To make humanity, God first created the details of Adam’s body, and then breathed life into him. As such, the physical is quite significant to who we are. We carry in our bodies the Imago Dei. God placed a physical man and woman into a physical place. This was not a temporary state, but rather a model for how people were to live out eternity. We will forever have bodies and live in a physical world. God calls this good. Therefore we must see our bodies as essential parts of who we are meant to be, not just objects to manipulate for a particular end.
Balanced exercise and diet can be a part of the stewardship of my flesh, and sexual purity an honoring of the temple of my body. Yet I am much more than a consumer of food and sex. Learning to appreciate the beauty and complexity of the body is part of learning to live out our identity in our bodies. We interact with the world everyday through our bodies. With our faces we smile or frown; with our arms we console a child who has fallen; with our hands we serve food to the hungry; with our legs we walk beside a friend in need; and with our ears we listen to his woes. Our bodies are not objects, but are intimately interwoven aspects of our most personal identity.

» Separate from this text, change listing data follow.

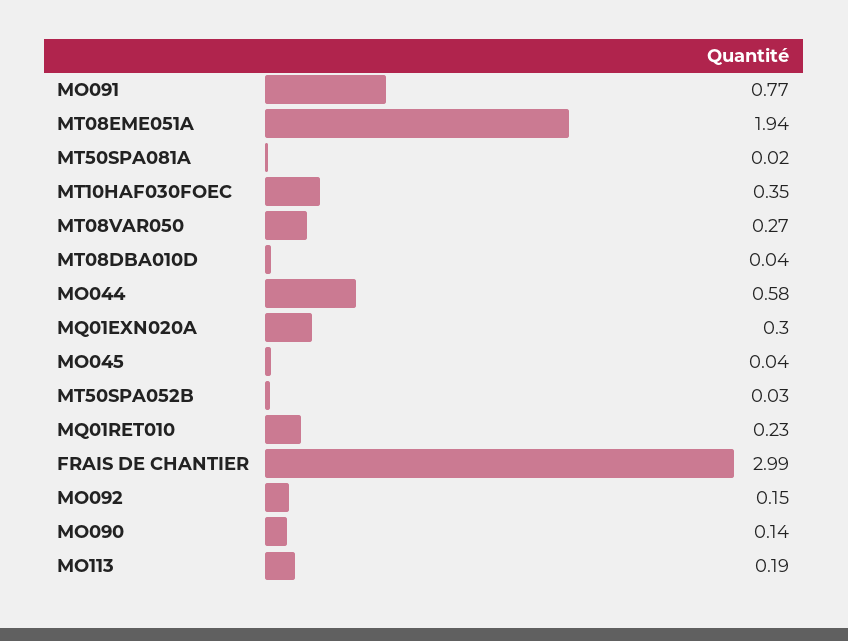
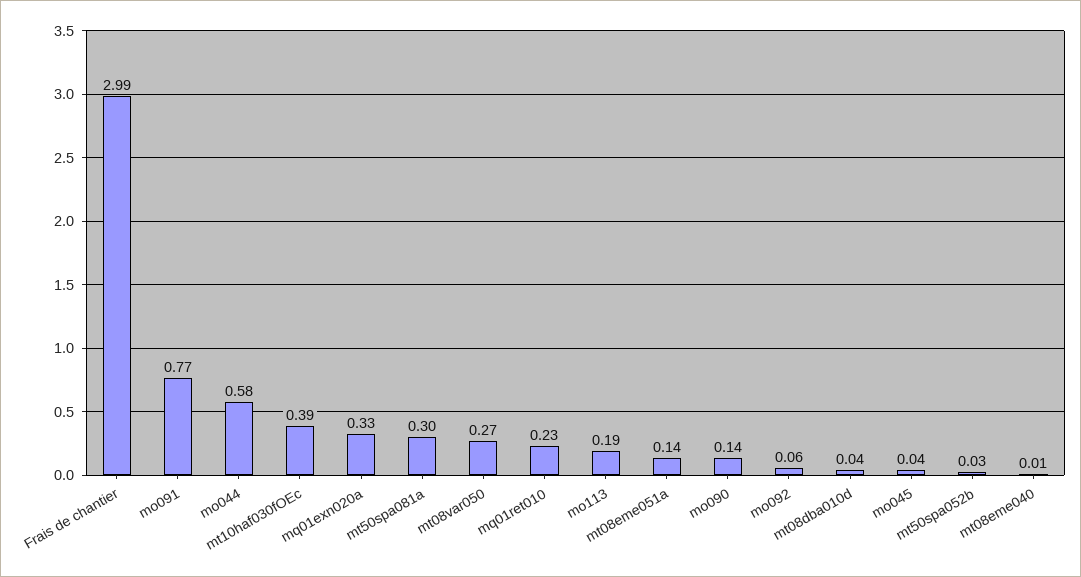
  {
    "MO091": 0.77,
-   "MT08EME051A": 1.94,
+   "MT08EME051A": 0.14,
-   "MT50SPA081A": 0.02,
+   "MT50SPA081A": 0.3,
-   "MT10HAF030FOEC": 0.35,
+   "MT10HAF030FOEC": 0.39,
    "MT08VAR050": 0.27,
    "MT08DBA010D": 0.04,
    "MO044": 0.58,
-   "MQ01EXN020A": 0.3,
+   "MQ01EXN020A": 0.33,
    "MO045": 0.04,
    "MT50SPA052B": 0.03,
    "MQ01RET010": 0.23,
    "FRAIS DE CHANTIER": 2.99,
-   "MO092": 0.15,
+   "MO092": 0.06,
    "MO090": 0.14,
-   "MO113": 0.19
+   "MO113": 0.19,
+   "mt08eme040": 0.01
  }

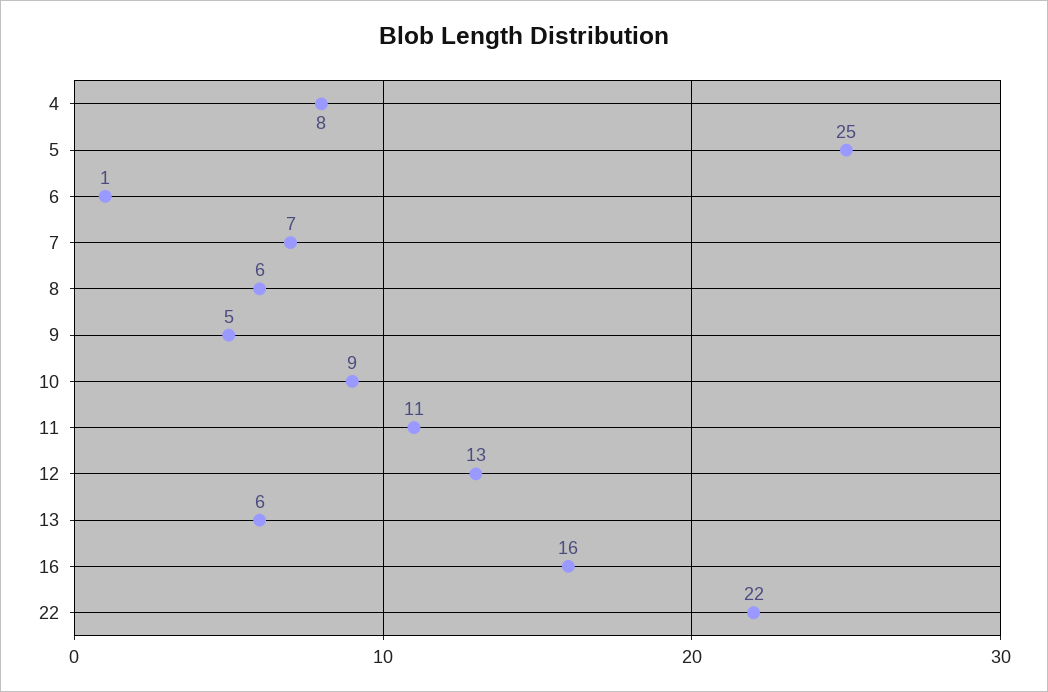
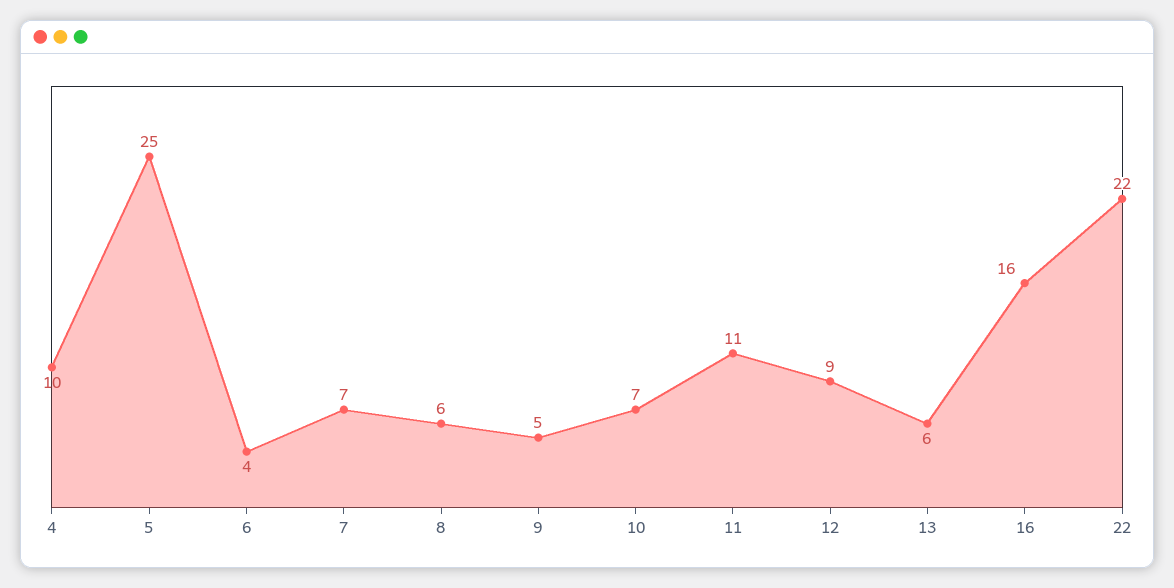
  {
-   "4": 8,
+   "4": 10,
    "5": 25,
-   "6": 1,
+   "6": 4,
    "7": 7,
    "8": 6,
    "9": 5,
-   "10": 9,
+   "10": 7,
    "11": 11,
-   "12": 13,
+   "12": 9,
    "13": 6,
    "16": 16,
    "22": 22
  }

A colleague at Remuda Programs for Eating Disorders tells a story that beautifully illustrates a biblical view of the body as intrinsic to a person’s identity. A husband was spending a weekend with his wife, who was in treatment for anorexia. During their free time, she found herself standing in front of a full-length mirror. Aware that she had gained weight while in treatment and experiencing the paralyzing thoughts of anorexia, she asked him, “Do you think I’m fat?” Gently, the husband walked up behind her, put his hands on her arms, and said, “I love your arms, because with your arms you hold me at night. I love your legs, because with your legs we go for walks in the park. I love your belly, because inside it you carried our children. You are perfect for me.”
We must gain a proper sense that we are whole people—body, soul, and spirit—who can develop and mature both physically and spiritually, and that these aspects of our identity are intimately intertwined. We must change our errant beliefs about the body, seeking to honor God through our whole lives—our beliefs and thoughts, actions and feelings, and our bodies. As we embrace this biblical understanding of ourselves, a growing peace and grasp of reality will allow us to offer our whole selves to God and others.